[[ Data extract open ]]

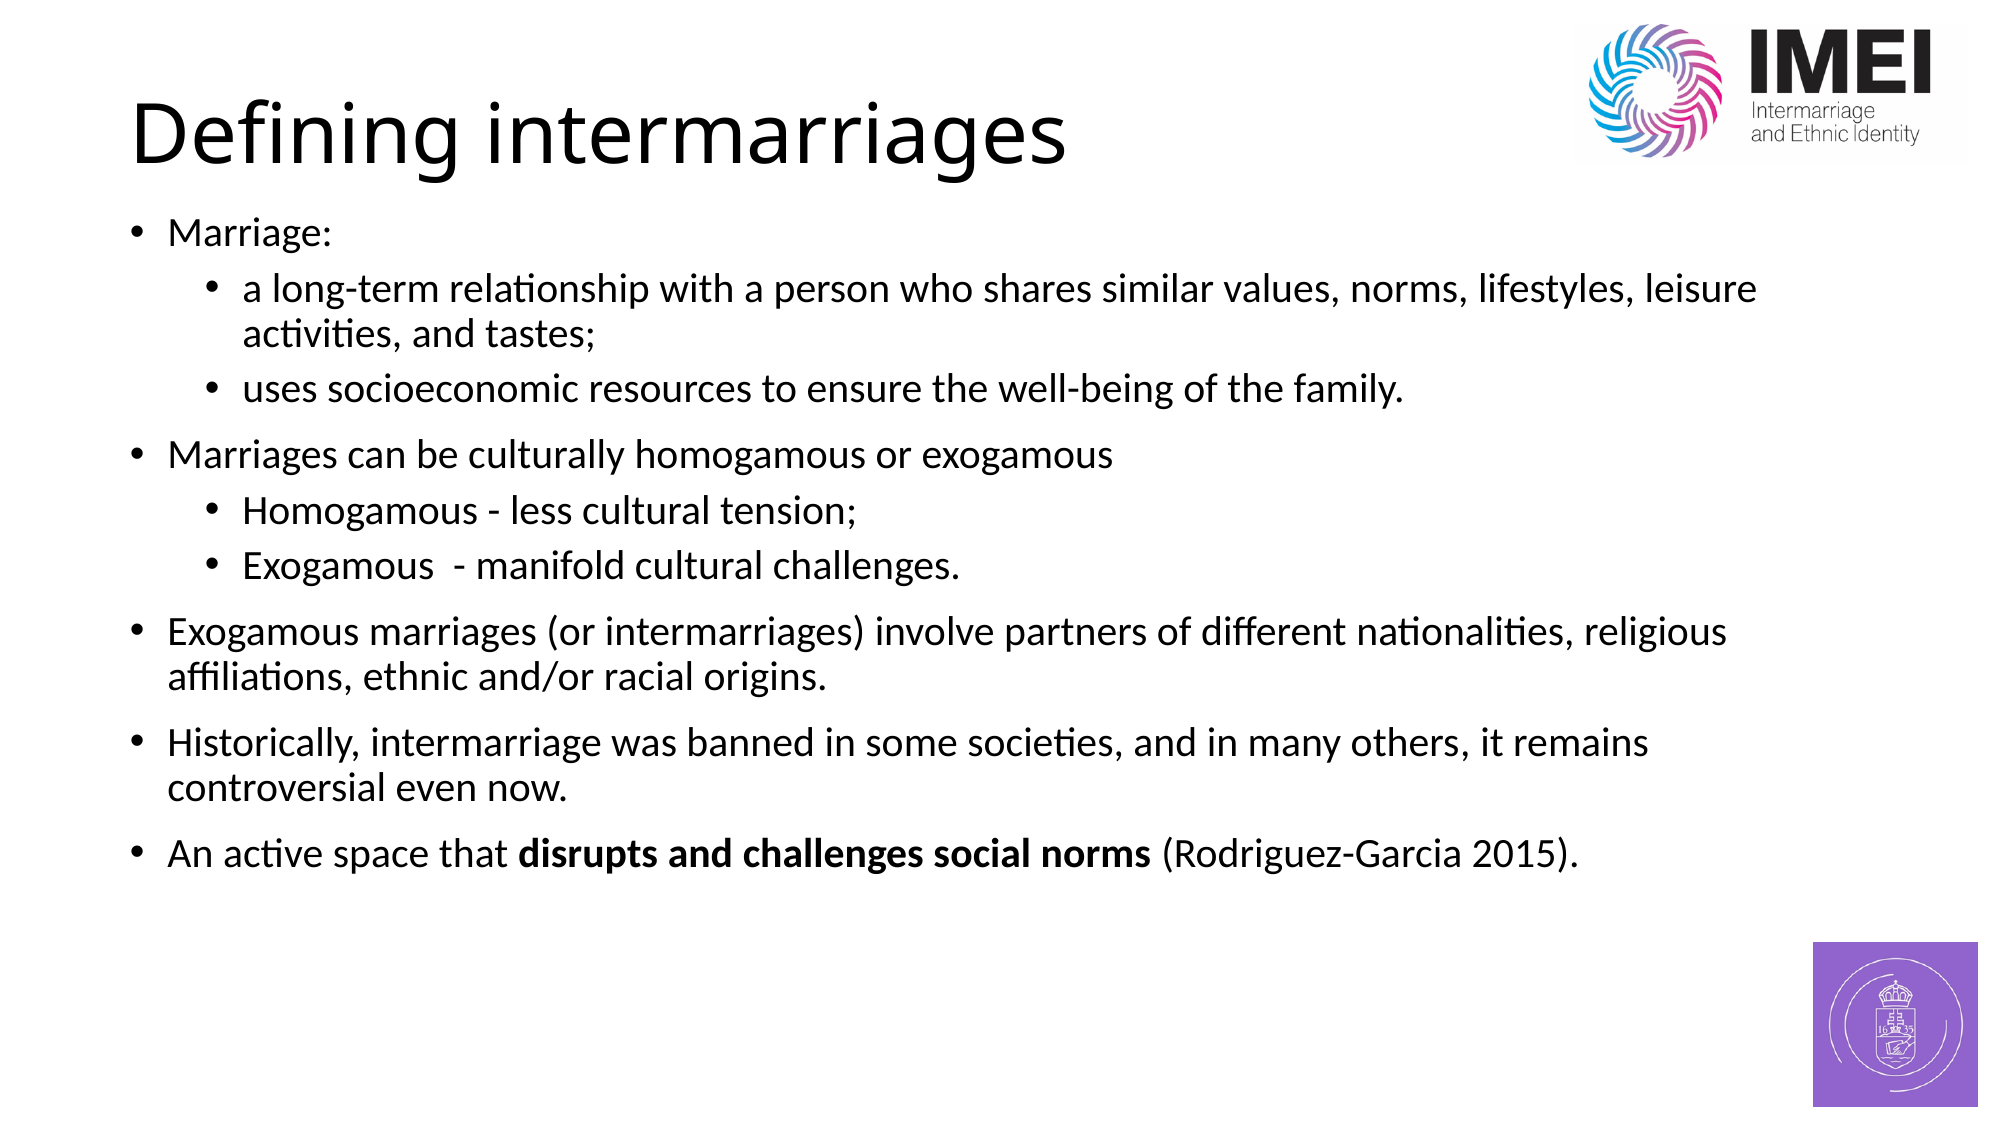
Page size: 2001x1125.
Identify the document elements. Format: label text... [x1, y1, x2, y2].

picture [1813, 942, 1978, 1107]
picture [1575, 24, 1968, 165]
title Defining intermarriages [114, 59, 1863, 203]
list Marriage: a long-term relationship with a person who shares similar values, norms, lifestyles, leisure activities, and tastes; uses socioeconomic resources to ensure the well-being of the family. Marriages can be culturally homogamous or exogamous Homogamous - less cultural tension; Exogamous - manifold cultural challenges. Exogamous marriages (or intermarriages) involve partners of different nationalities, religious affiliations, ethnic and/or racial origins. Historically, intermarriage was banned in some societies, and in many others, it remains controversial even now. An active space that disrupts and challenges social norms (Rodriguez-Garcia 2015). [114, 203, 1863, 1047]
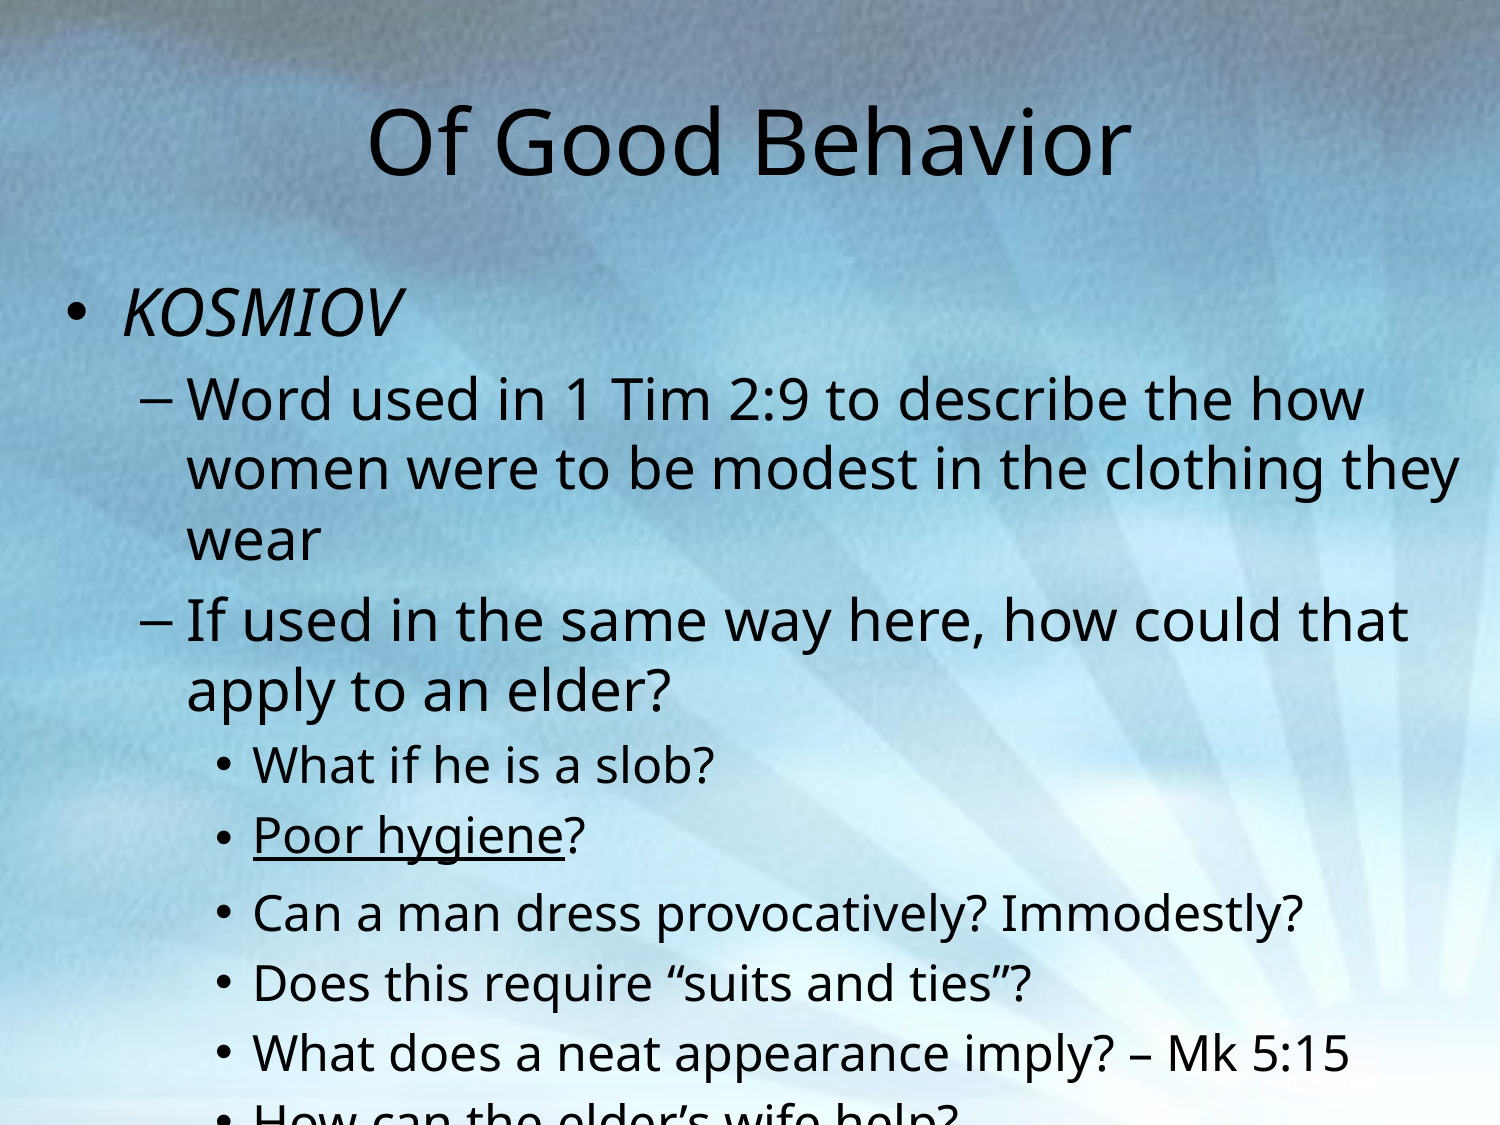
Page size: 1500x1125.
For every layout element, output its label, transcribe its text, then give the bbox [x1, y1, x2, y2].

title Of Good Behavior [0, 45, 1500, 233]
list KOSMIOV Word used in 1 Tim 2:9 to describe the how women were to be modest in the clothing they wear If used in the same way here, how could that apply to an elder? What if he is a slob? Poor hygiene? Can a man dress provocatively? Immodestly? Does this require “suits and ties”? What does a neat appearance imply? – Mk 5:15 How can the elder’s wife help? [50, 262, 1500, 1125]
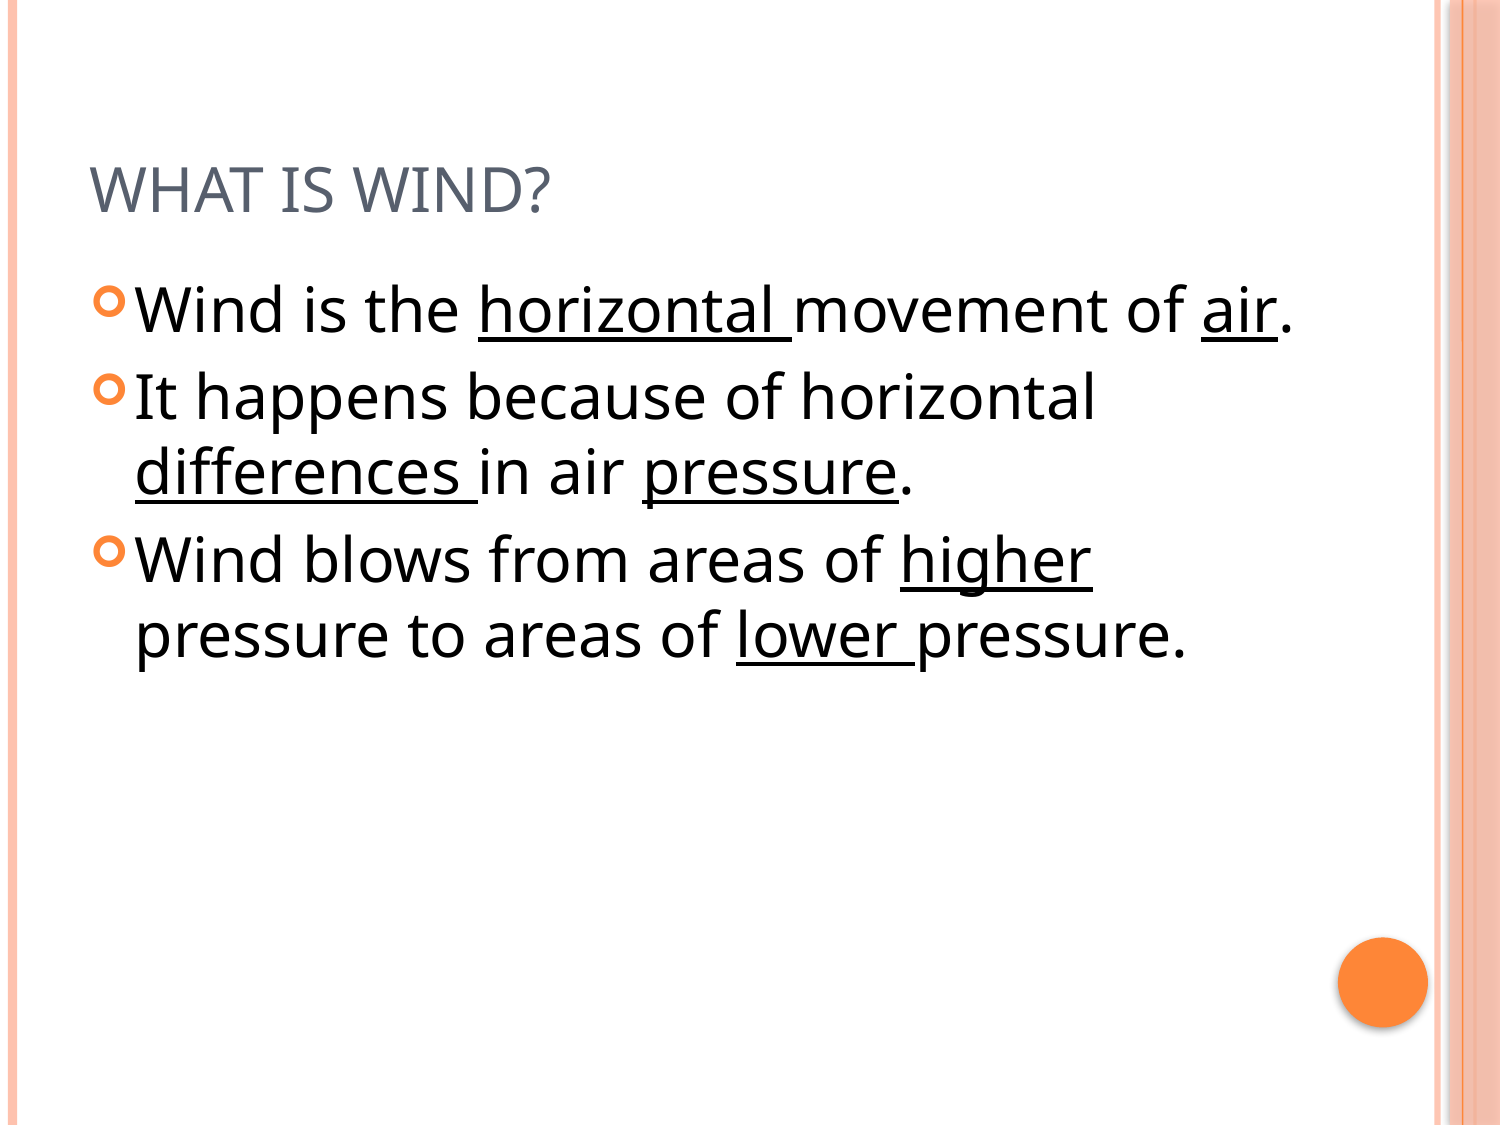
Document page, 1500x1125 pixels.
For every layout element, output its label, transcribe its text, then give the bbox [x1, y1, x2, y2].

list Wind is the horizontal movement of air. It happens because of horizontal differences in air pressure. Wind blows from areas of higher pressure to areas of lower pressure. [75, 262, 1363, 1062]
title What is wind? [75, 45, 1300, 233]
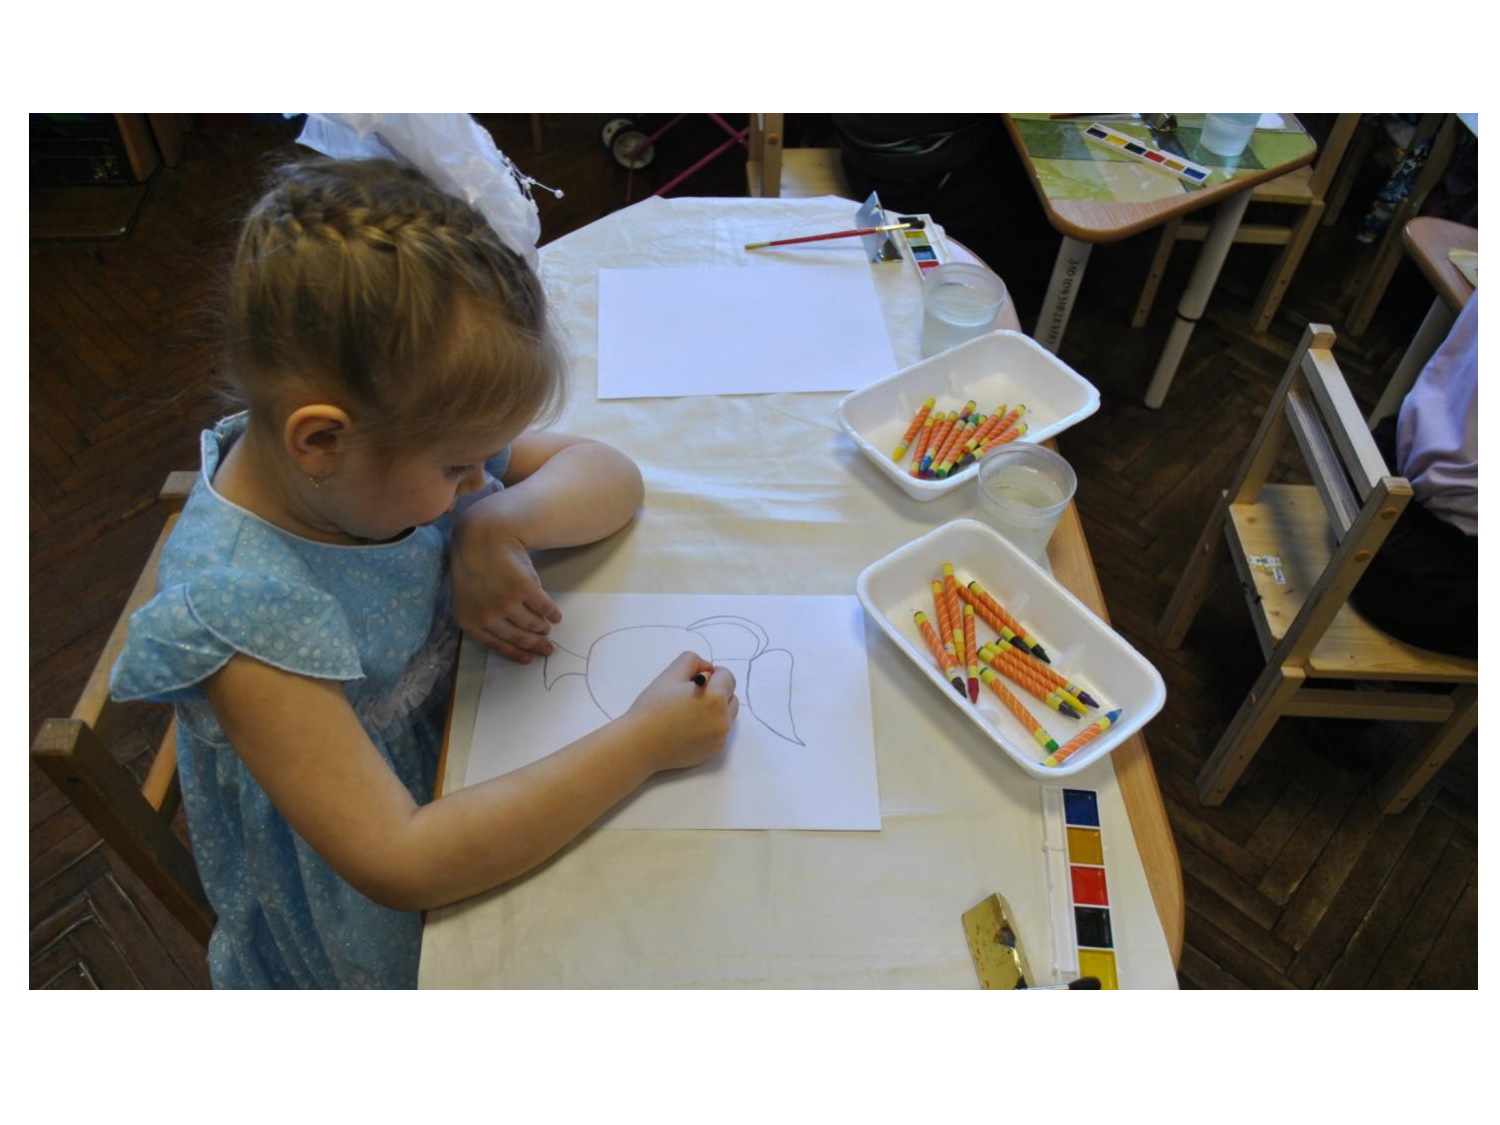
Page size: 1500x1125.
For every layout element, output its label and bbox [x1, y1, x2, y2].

[[ Data extract closed ]]

Your answer must be an exact copy of the listing, with every picture omitted.

Page size: 2001x1125.
Identify the document elements. Format: label text... [x1, y1, x2, y2].

picture [1813, 942, 1978, 1107]
picture [1575, 24, 1968, 165]
title Defining intermarriages [114, 59, 1863, 203]
list Marriage: a long-term relationship with a person who shares similar values, norms, lifestyles, leisure activities, and tastes; uses socioeconomic resources to ensure the well-being of the family. Marriages can be culturally homogamous or exogamous Homogamous - less cultural tension; Exogamous - manifold cultural challenges. Exogamous marriages (or intermarriages) involve partners of different nationalities, religious affiliations, ethnic and/or racial origins. Historically, intermarriage was banned in some societies, and in many others, it remains controversial even now. An active space that disrupts and challenges social norms (Rodriguez-Garcia 2015). [114, 203, 1863, 1047]
Page size: 1500x1125.
For every layout element, output its label, transcribe its text, then give the bbox [x1, y1, x2, y2].

title Of Good Behavior [0, 45, 1500, 233]
list KOSMIOV Word used in 1 Tim 2:9 to describe the how women were to be modest in the clothing they wear If used in the same way here, how could that apply to an elder? What if he is a slob? Poor hygiene? Can a man dress provocatively? Immodestly? Does this require “suits and ties”? What does a neat appearance imply? – Mk 5:15 How can the elder’s wife help? [50, 262, 1500, 1125]
Document page, 1500x1125 pixels.
For every layout element, output its label, transcribe its text, then give the bbox [x1, y1, x2, y2].

list Wind is the horizontal movement of air. It happens because of horizontal differences in air pressure. Wind blows from areas of higher pressure to areas of lower pressure. [75, 262, 1363, 1062]
title What is wind? [75, 45, 1300, 233]
Page size: 1500x1125.
For every layout element, output its label and bbox [x1, y1, x2, y2].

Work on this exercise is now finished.